Daniel Elms: Creating 100 Demons - Part I

Daniel Elms, 21 Feb 2018, Daniel Elms


Our perception of societal reality should have undergone a dramatic change in the past 24 months. Through the exposed inner mechanisms of political campaigns, obvious influence of national sentiment through biased media coverage, or blatant infringements of laws by those who created them, we, as a society of human beings, have been exposed to many realities that challenge our preconceptions of how the world works. Yet where is the rebel spirit? As asked by Adam Curtis’ HyperNormalisation, have we avoided dealing with the realities we face by retreating into culture?
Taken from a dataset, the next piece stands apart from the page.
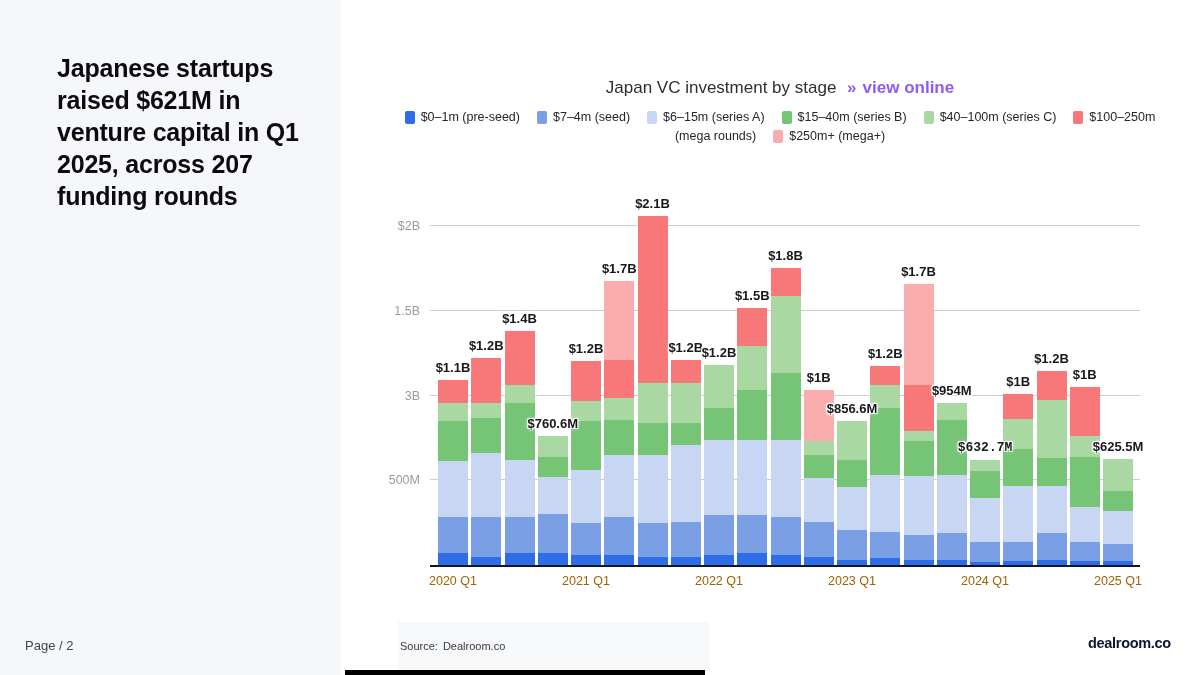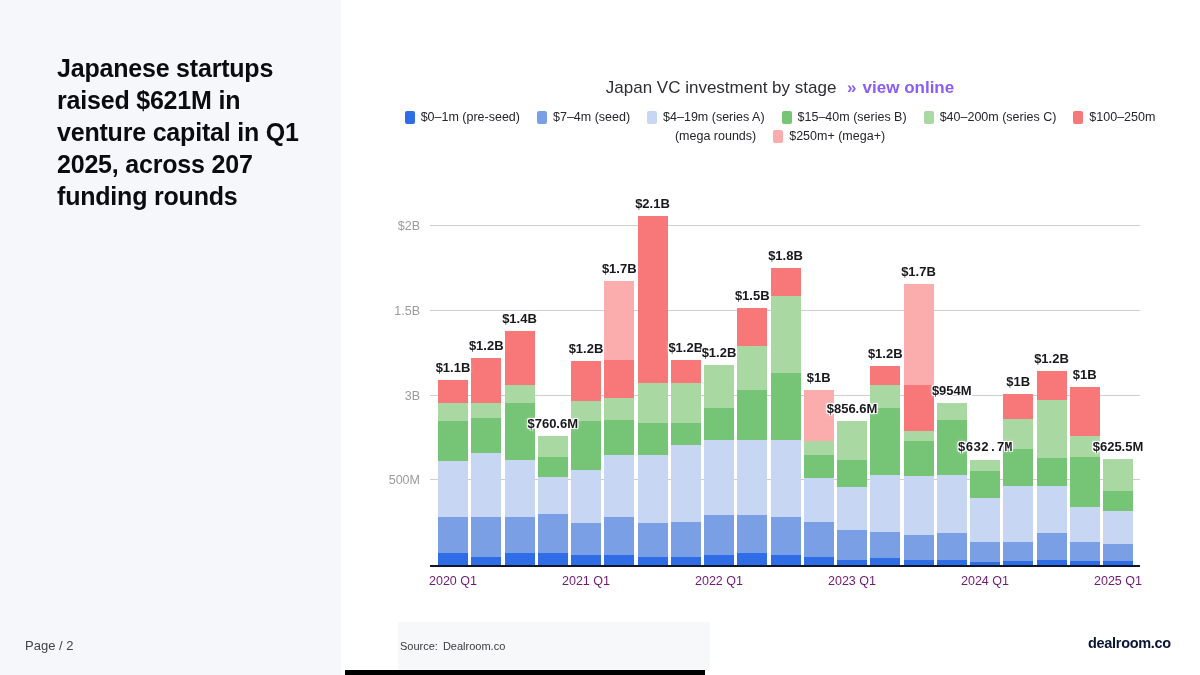"$4–19m (series A)" span { text: $4–19m -> $6–15m }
100 Demons is a new composition of music and theatre; of irony and societal introspection; it is a work that explores our retreatment into culture to avoid the ramifications of our entropic acceptance of a rewritten past and the manipulation of the present; it is a work that asks the question: how would our acceptance of society change if our culture — our safe space — turned on us?

Commissioned by Manchester Collective, 100 Demons explores a concert hall manipulated by myth and fear-mongering. Traditional Japanese music and folklore influence a string quartet and tape machine, through which sonic manifestations of our fears demonise the stage — avatars of societal control — straddling the line between music and theatre; between reality and mythology. By introducing abstractions of the spectacular ideas, events and characters from Japanese folklore — a lore so different from the West’s — we in the West can see, in stark contrast, the barrier between the real world and the “other”. 

From the outset, 100 Demons contained many practical concerns that I had to address during its composition, such as how to introduce elements of Kyogen (comic theatre) into the work, how to take influence from exponents of traditional musical performance, such as Kodo; the means by which to manipulate traditional Japanese music, or elements of it, into my own musical language; how to fulfil the commission criteria of a work for string quartet and pre-recorded material; and how to do all of this in a way that preserved the integrity and beauty of Japanese mythology, while ensuring my compositional voice and the message of the composition was heard. 

This three-part blog will document my creation of 100 Demons ahead of its premiere in March 2018. I will share some of my processes and trains of thought during its composition.